┌─ PASSAGE TO READ

Title 21 Ohio St. 2001 §68 provides:

"No conviction of any person for crime works any forfeiture of any property, except in the cases of any outlawry for treason, and other cases in which a forfeiture is expressly imposed by law."

Because these arguments were raised for the first time on appeal, we need not address them. Fulsom v. Fulsom, 2003 OK 96, ¶5, n.5, 81 P.3d 652; Niemeyer v. United States Fidelity and Guaranty Co., 1990 OK 32, ¶12, 789 P.2d 1318; Mothershed v. Mothershed, 1985 OK 23, ¶23, 701 P.2d 405.

[10] Okla. Const. art 2, §6, see note 1, supra.

[11] Bounds v. Smith, 430 U.S. 817, 821, 97 S. Ct. 1491, 1494, 52 L. Ed. 2d 72 (1977). But see, Lewis v. Casey, 518 U.S. 343, 354, 116 S. Ct. 2174, 2182, 135 L. Ed. 2d 606 (1996) ["Bounds does not guarantee inmates the wherewithal to transform themselves into litigating engines capable of filing everything from shareholder derivative actions to slip-and-fall claims. The tools it requires to be provided are those that the inmates need in order to attack their sentences, directly or collaterally, and in order to challenge the conditions of their confinement. Impairment of any other litigating capacity is simply one of the incidental (and perfectly constitutional) consequences of conviction and incarceration."].

└─

▸ **QUESTIONS ON THE MATERIAL**
[1] Answer these questions using the legal passage above.
(a) Under the quoted provision, outlawry for which offense is named as an exception that can bring a forfeiture of property?
(b) Why does the passage say it need not address the arguments?
(c) In what year was Lewis v. Casey decided?
[2] Quote the legal passage above from "Because these arguments" to "note 1, supra.", inclusive.

┌─ THE DATA

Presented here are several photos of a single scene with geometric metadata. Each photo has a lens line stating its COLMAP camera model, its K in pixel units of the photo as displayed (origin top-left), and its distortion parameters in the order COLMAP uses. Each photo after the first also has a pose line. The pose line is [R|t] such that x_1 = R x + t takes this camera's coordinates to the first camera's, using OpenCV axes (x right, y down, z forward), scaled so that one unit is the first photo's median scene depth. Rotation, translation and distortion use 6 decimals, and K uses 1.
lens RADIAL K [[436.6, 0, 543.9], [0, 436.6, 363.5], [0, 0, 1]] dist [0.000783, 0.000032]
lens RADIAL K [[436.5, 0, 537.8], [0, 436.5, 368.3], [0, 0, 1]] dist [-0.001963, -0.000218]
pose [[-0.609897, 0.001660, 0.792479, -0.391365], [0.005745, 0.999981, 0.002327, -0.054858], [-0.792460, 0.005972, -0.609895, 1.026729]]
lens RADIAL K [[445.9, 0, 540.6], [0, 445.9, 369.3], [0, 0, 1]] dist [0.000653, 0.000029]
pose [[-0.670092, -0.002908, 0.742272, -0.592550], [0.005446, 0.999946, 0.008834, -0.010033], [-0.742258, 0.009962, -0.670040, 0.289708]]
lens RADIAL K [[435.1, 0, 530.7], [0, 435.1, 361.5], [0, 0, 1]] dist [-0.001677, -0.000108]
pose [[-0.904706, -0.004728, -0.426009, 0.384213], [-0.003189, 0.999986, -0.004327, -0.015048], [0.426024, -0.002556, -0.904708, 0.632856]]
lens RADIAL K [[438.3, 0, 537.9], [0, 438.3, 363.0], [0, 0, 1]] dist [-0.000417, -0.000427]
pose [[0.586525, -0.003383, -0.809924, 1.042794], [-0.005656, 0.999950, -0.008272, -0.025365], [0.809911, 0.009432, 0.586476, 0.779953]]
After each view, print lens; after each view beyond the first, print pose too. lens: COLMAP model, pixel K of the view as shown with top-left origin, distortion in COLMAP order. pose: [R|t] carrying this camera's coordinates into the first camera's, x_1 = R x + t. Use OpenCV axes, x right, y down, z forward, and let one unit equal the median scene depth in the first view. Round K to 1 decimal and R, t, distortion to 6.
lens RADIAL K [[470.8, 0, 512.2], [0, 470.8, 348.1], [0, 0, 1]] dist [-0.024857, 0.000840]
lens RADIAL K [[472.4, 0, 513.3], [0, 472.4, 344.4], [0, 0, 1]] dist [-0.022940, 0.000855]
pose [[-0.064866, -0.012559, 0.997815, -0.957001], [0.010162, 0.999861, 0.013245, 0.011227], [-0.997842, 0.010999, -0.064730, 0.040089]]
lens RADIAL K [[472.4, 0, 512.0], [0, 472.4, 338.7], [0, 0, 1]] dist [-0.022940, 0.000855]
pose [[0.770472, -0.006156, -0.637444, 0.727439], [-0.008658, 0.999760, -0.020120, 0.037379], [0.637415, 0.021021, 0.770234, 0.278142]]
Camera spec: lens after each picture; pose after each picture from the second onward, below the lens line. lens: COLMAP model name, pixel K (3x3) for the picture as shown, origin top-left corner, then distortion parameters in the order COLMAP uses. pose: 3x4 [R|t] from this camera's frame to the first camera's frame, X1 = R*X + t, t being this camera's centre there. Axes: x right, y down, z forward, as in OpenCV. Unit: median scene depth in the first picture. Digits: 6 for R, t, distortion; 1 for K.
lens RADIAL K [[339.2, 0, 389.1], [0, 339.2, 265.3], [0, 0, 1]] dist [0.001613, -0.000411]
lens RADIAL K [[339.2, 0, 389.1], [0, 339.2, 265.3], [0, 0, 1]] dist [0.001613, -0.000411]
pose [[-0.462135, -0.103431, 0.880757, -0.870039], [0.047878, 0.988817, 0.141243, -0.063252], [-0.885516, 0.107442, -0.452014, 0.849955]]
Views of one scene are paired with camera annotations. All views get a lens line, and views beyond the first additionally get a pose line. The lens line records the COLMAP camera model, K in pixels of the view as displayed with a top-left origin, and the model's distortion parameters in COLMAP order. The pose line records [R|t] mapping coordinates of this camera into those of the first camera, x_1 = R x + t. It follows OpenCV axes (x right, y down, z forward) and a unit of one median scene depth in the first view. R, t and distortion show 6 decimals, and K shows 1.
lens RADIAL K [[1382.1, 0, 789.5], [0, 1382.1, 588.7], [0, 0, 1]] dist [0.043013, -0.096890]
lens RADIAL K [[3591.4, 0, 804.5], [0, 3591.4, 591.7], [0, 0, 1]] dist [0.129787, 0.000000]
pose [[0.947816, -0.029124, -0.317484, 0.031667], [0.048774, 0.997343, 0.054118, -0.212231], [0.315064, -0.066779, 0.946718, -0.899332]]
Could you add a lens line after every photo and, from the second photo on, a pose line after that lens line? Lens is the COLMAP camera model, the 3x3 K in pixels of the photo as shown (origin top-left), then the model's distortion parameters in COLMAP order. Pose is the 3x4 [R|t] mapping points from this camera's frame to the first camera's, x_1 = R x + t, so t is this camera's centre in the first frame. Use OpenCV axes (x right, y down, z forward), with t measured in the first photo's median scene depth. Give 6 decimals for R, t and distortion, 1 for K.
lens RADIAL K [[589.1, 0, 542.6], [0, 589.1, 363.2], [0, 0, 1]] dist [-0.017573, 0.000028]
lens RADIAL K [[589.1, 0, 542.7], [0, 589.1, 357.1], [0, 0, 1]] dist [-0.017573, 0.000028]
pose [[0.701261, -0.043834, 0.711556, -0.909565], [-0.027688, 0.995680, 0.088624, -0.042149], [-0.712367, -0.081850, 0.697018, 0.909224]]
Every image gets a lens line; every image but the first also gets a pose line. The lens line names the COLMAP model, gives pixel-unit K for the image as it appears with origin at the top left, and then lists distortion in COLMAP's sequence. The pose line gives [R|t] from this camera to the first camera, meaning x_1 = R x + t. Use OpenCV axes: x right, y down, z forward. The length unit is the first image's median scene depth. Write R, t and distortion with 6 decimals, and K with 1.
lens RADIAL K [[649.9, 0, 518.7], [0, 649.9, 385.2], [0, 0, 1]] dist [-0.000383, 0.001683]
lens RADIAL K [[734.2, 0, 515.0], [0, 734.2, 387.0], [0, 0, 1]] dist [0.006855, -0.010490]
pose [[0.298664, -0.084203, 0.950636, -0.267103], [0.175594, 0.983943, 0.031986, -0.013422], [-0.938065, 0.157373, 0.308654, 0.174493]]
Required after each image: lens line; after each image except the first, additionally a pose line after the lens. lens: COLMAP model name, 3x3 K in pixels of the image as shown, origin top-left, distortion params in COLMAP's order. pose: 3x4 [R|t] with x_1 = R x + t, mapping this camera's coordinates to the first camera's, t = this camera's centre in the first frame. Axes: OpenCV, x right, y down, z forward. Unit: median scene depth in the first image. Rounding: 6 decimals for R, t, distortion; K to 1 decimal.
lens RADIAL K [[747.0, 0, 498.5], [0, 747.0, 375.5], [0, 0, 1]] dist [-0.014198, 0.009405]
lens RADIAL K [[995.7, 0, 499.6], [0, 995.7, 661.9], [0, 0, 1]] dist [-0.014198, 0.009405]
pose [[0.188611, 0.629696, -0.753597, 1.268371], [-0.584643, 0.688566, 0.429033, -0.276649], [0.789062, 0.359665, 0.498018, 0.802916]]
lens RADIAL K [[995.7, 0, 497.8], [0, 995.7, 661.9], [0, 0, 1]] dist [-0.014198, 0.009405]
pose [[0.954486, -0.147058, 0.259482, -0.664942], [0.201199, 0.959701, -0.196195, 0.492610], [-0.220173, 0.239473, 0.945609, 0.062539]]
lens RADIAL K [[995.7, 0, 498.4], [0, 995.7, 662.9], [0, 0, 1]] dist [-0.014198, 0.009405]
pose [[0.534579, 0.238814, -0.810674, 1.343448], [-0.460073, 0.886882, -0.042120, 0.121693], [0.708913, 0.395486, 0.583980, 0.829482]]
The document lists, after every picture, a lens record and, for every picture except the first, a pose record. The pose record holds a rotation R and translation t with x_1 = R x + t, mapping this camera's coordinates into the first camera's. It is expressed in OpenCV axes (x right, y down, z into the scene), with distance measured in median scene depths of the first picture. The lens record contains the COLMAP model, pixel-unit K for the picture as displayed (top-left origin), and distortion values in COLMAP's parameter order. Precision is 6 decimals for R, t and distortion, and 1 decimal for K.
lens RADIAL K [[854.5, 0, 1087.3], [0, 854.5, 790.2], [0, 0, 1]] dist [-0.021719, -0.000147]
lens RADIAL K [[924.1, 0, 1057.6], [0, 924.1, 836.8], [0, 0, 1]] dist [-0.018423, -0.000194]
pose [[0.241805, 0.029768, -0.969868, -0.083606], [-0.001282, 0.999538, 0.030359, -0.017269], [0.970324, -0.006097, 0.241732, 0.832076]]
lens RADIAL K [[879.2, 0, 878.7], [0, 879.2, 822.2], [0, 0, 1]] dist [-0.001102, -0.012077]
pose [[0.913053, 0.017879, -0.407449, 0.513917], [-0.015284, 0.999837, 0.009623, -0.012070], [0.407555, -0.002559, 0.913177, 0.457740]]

└─

▸ **OUTPUTS IN ORDER**
[1]
(a) Treason.
(b) The arguments were raised for the first time on appeal.
(c) 1996.

[2]
Because these arguments were raised for the first time on appeal, we need not address them. Fulsom v. Fulsom, 2003 OK 96, ¶5, n.5, 81 P.3d 652; Niemeyer v. United States Fidelity and Guaranty Co., 1990 OK 32, ¶12, 789 P.2d 1318; Mothershed v. Mothershed, 1985 OK 23, ¶23, 701 P.2d 405.

[10] Okla. Const. art 2, §6, see note 1, supra.